Große Teilnahme am Senioren-Advent des MTV Kronberg

Etwas über 100 ältere Mitglieder folgten am 1. Advent der Einladung des Vorstands zum traditionellen Senioren Kaffee in der Gymnastikhalle des MTV Kronberg. Sie erwartete ein buntes Programm, das wie schon so oft von Beate Grabowski und Karin Johannsmann zusammengestellt wurde und unter der Patenschaft der Abteilung Fitness Studio stand. Peter Rössler gab im Namen des Vorstands einen kurzen Rückblick auf das Jahr 2014 mit sportlichen Höhepunkten in vielen Sportabteilungen. Danach wurden die Anwesenden vom Geschäftsführer Martin Schreck mit zwei weihnachtlichen Anekdoten von Frankenfeld und Kästner unterhalten.

Richard Nagy, Studioleiter beim MTV Kronberg stellte die Vorteile des Kraft- und Konditionstrainings für Ältere dar. Unterstützt wurde er dabei von zwei älteren Mitgliedern, die im Fitness Studio trainieren. Zum einen wurde dabei betont, wie wichtig es ist seine Beweglichkeit und Muskelkraft zu erhalten. Zum anderen wurde dargelegt, wie man als älterer Mensch auch nach schweren Krankheiten durch ein gezieltes und individuelles Trainingsprogramm wieder auf die Beine kommen kann.

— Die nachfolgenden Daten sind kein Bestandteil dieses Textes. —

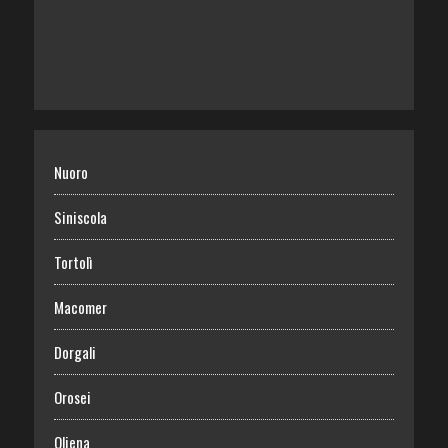
Nuoro
Siniscola
Tortolì
Macomer
Dorgali
Orosei
Oliena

Im Anschluss stellte Hille Winter, Abteilungsleiterin von Club Aktiv, das Wanderprogramm für 2015 vor. Die Wanderwoche 2014 nach Wales in die Partnerstadt Aberystwyth wurde mit einer Diashow präsentiert und kommentiert. Die Berge und der Küstenpfad entlang der irischen See waren den Teilnehmern noch in eindrucksvoller Erinnerung, das Wetter erstaunlich unbritisch nur mit der Aussprache der walisischen Orte haperte es noch etwas.

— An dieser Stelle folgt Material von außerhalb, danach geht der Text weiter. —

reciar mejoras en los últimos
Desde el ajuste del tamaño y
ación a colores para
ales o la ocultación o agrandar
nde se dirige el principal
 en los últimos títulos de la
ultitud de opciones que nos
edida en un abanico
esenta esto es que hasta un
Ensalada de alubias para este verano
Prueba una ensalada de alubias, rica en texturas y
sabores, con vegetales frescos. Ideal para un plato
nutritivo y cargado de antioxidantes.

Peter Pfaff rief die Anwesenden dazu auf an einem geplanten Spielenachmittag ab Dienstag 13. Januar 2015, 15:00 Uhr im Besprechungszimmer teilzunehmen. Es ist geplant, dies einmal im Monat fortzuführen. Der Höhepunkt des Nachmittags wurde bis zum Schluss aufgehoben. Die Tanzabteilung hatte ein ganz besonderes „Knieballet“ einstudiert, bei der die Akteure mit einem schwarzen Tuch verdeckt waren. Nur ihre Knie und Schienbeine, als Männer und Frauen „verkleidet“, waren sichtbar und führten eine Choreographie vor, die mit viel Gelächter und frenetischem Beifall gefeiert wurde. Nach rund drei Stunden löste sich die Gesellschaft mit guter Laune und gestilltem Kaffeedurst und Kuchenhunger auf.